Credit: EyeWire

Stable and transient RNA structures have various scaffolding and regulatory roles in post-transcriptional gene expression, although only a subset of these RNA motifs have been identified and characterized. A new study has mapped and analysed yeast RNA structure transcriptome-wide across a range of temperatures, finding key roles for temperature-sensitive RNA motifs.

Wan et al. extracted Saccharomyces cerevisiae RNA and subjected it to different temperatures (namely, 23, 30, 37, 55 and 75 °C) while treating with RNase V1, which selectively cleaves dsRNA (folded RNA). The cleavage events facilitated the subsequent cloning and high-throughput sequencing of these regions, allowing the authors to produce a single-nucleotide-resolution transcriptomic map of the melting temperatures at which dsRNA secondary structure unfolds into ssRNA. These temperature profiles were consistent with spectroscopically determined melting temperatures of 12 selected RNAs and were superior to computational estimates of melting temperatures.

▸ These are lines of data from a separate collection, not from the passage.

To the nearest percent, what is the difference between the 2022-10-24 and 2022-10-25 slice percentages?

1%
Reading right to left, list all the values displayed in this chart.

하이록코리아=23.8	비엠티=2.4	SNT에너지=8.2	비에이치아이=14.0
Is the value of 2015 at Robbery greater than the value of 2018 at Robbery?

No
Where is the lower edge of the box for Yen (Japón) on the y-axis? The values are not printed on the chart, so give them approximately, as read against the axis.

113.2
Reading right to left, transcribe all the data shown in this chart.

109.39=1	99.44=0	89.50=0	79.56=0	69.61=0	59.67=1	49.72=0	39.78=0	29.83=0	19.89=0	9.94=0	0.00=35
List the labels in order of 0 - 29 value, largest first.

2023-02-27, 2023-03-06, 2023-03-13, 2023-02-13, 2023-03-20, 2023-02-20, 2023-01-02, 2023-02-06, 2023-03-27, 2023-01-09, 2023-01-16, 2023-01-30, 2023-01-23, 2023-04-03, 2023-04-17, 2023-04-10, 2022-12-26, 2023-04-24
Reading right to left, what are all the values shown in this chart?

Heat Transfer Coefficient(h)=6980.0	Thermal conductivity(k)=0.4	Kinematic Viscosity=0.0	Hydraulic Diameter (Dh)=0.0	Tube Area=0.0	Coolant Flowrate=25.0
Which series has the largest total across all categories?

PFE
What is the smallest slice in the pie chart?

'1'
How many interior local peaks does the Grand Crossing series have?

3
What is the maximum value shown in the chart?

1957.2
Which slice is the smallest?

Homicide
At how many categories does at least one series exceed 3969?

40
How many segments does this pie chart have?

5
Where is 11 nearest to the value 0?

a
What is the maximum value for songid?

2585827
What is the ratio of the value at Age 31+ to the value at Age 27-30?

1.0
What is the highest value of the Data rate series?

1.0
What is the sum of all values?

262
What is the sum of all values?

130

The authors then mined the data for biologically relevant features. They found that non-coding RNAs (ncRNAs) were characterized by higher melting temperatures than for mRNAs, which is consistent with stable, structural roles for various ncRNAs, such as ribosomal RNAs.

For mRNAs, the lowest melting temperatures were found in the 5′ untranslated region (UTR) and at the translation start site, probably reflecting the need for ribosomal access during translation initiation. By contrast, peaks of higher melting temperatures were found flanking the translation stop site, although the reason for this remains unclear. Interestingly, stable secondary structure motifs that remained folded at 75 °C were commonly found in 3′ UTRs. Some of these are known intracellular trafficking motifs, indicating that similar functions may exist among the other, currently uncharacterized, motifs.

Wan et al. then showed that the set of transcripts that have an unfolding event between 30 °C and 37 °C substantially overlap with transcripts that are known to be degraded during the heat-shock response in yeast, suggesting a role for these transcripts in sensing heat stress. The heat-shock-induced degradations were blocked in yeast that were deficient for exosome function, thus implicating this exonuclease complex in the reading and degradation of unfolded transcripts.

It will be interesting to see how extensively RNA folding transitions serve as stress sensors and gene expression regulators in various organisms.